Cell SDK Code Sample: DMA Mechanisms



%% --------------------------------------------------------------

%% (C) Copyright 2001,2005,                                      

%% International Business Machines Corporation,                  

%% Sony Computer Entertainment Incorporated,                      

%% Toshiba Corporation.                                          

%%                                                               

%% All Rights Reserved.                                          

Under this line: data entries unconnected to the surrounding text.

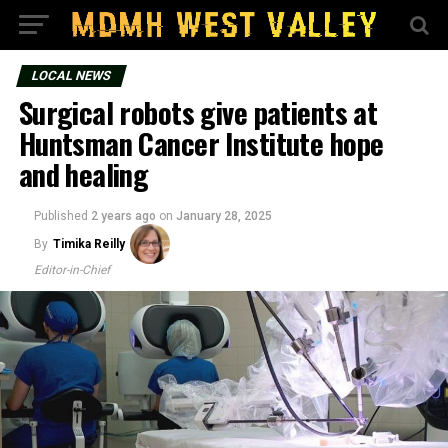
LOCAL NEWS
Surgical robots give patients at
Huntsman Cancer Institute hope
and healing
Published
2 years ago
on
January 28, 2025
By
Timika Reilly
Editor-in-Chief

%% --------------------------------------------------------------

%% PROLOG END TAG zYx                                             

Target:

        CBE-Linux (HW or simulator)

 

Description:

            This directory contains a sample program demonstrating some non-trivial

        DMA calls within the SPEs.

 

Notes:

            The actual executable resides in the ppu subdirectory.  It's called

            'dma_sample'. It's a full CBE executable, with both PPE and SPE code.

 

        The job of this program is to get the SPEs to increment every element

        of a pre-loaded large array, such that array[i] = i+1;

       

        Here's what happens when you run "dma_sample":

 

        * You specify the size of the large array, in elements, as a runtime

          parameter (actually, the log of the number of elements).

           Permitted range for this log is 19 <= log(#elements) <= 24.

 

        * The PPE assigns a[i] = i for every element of the large array.

 

        * The PPE then fires up all eight SPEs, pointing them at specific sections

          of the big array.

 

         * The SPEs each use four different DMA styles to load pieces of their sections,

          increment them, and write them back to main memory.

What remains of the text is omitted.